Supply and demand
Posted: November 1, 2012 Filed under: Affordable housing, Housebuilding, Housing benefit, Private renting Leave a commentThere is good news, bad news and really bad news in figures out today on housing supply in England.
The good news first: net additional housing supply rose 11 per cent in 2011/12 to 134,900 in 2011. That follows three consecutive annual falls in the wake of the credit crunch and represents a return to the level seen in the early 2000s. Net additional supply is the government’s preferred measure since it includes not just new build homes but gains and losses from demolitions and conversions of buildings from one use to another too.
Separate figures for gross (that is, new build only) affordable housing supply show a 4 per cent fall in 2011/12 to 57,950. On the surface even that almost seems like good news given the fact that the 2010 spending review cut investment by 60 per cent.
Now for the bad news: that net additional supply figure is the one the government uses to measure its progress against meeting demand for homes from new households. The target under the last government was 240,000 net additional homes a year by 2016, so last year’s total is more than 100,000 short of the level we need just to stop the housing shortage getting worse.
A return to the level of the early 2000s sounds good until you realise that that was the period before Labour realised there was a problem with housing supply and John Prescott introduced policies designed to produce a step change. The requirement is almost certainly higher now since the effect of the credit crunch has been a shortfall of more than 400,000 homes over the last four years.
Those figures on affordable homes are worse than they look too. First, the total of 57,950 homes for social rent, intermediate rent and low cost home ownership represents the first fall in gross affordable housing supply in seven years.
Second, it still reflects the results of the last government’s National Affordable Housing programme. Some 65 per cent of the total (37,540) was for social rent, for which funding has more or less ceased since the 2010 spending review.
From next year, the figures will start to reflect the cuts made in 2010 and the switch to affordable rent (which accounted for only 930 homes in 2011/12). Figures from the Homes and Communities Agency show that while there may have been 59,000 completions of affordable homes in 2011/12, there were only 20,000 starts.
Third, things will almost certainly get even worse in future. Moves by the government to boost the supply of homes for sale by cutting section 106 planning requirements on housebuilders will reduce the number of affordable homes. And affordable housing providers are already preparing for the ‘2015 cliff’, the bleak prospects after the next spending review (see an interesting discussion on this from the recent Pellings affordable housing seminar).
And now for really bad news: just as the supply of new affordable homes starts to fall, the need for them is about to become more acute than ever.
The number of families who are homeless or in temporary accommodation is escalating rapidly.
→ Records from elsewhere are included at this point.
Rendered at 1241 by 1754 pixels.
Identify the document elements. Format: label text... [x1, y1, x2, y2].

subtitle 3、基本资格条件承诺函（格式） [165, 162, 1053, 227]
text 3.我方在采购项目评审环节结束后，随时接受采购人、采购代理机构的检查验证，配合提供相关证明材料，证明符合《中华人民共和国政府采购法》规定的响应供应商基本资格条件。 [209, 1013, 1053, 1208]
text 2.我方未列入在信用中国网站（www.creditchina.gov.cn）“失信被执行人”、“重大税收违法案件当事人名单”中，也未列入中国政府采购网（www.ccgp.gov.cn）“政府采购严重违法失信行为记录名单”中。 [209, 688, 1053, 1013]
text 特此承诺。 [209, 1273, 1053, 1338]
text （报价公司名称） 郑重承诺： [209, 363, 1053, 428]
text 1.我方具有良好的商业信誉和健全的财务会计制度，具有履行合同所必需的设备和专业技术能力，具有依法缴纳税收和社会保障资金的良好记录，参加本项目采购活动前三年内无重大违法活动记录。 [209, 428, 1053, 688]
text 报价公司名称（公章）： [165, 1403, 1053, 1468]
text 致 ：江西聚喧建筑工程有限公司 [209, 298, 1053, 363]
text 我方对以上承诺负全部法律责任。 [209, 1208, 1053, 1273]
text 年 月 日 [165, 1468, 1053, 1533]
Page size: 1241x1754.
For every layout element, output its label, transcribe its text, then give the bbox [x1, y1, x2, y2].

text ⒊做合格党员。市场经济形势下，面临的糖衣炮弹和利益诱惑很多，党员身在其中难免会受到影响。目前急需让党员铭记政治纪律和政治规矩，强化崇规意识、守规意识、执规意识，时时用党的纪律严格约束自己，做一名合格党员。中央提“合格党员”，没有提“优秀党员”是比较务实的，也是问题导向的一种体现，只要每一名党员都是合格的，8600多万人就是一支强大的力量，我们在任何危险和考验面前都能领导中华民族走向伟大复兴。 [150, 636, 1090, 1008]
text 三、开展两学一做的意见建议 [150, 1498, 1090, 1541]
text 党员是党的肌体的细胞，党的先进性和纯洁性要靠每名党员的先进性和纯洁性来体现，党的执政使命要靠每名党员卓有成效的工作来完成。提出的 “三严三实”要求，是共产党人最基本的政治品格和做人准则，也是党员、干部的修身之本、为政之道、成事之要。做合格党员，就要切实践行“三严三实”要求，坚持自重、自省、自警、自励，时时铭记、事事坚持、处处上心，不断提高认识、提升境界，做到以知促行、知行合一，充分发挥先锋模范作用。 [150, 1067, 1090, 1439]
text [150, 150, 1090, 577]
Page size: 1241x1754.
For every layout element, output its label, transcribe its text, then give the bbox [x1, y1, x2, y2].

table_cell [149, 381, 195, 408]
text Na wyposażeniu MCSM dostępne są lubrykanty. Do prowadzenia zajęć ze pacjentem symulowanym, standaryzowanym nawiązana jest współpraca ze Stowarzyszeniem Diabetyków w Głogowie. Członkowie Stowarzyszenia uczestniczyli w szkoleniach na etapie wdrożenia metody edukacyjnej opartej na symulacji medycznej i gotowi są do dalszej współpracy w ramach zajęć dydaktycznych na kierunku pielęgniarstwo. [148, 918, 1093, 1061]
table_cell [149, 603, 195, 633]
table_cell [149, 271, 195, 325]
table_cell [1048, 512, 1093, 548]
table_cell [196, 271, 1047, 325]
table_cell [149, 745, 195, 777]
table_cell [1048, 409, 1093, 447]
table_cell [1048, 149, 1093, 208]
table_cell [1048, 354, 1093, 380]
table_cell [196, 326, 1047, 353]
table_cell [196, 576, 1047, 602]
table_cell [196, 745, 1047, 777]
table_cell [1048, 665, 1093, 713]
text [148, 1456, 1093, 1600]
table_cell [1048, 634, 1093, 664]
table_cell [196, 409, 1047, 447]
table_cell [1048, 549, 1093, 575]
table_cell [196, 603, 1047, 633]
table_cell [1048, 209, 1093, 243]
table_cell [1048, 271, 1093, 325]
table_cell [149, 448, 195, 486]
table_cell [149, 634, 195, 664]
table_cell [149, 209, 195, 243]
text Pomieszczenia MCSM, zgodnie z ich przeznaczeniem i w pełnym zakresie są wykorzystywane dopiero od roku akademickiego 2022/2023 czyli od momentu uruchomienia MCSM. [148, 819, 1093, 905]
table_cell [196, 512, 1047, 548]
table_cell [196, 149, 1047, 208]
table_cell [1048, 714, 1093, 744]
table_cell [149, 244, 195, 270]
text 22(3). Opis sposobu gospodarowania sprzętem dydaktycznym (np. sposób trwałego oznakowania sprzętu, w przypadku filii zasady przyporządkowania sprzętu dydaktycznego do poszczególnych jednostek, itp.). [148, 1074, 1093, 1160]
From next week, local authorities will be able to force them to accept tenancies in the private rented sector as a discharge of their duty under the homelessness legislation.
But supply is about the number of homes available, not just new build, and what will be available even in the private rented sector? A report out today from the National Audit Office forecasts that the cumulative impact of cuts in the local housing allowance (LHA) will be a severe shortfall of accommodation in almost half of the country. This confirms earlier work by the Chartered Institute of Housing and a detailed study for Shelter on how an increasing proportion of areas will become completely unaffordable to anyone on benefits.
The NAO forecasts that 48 per cent of local authority areas will face a ‘shortfall’ of accommodation available to people on LHA by 2017. The definition of an area with a shortfall is one where there will be twice as many LHA claimants as there are two-bed homes affordable within LHA rates.
If that sounds a conservative definition then the assumptions behind it are too. One of them is that housing supply will increase at the same rate between now and 2017 as it has over the last 11 years. As today’s housing supply figures show that is a very big assumption indeed.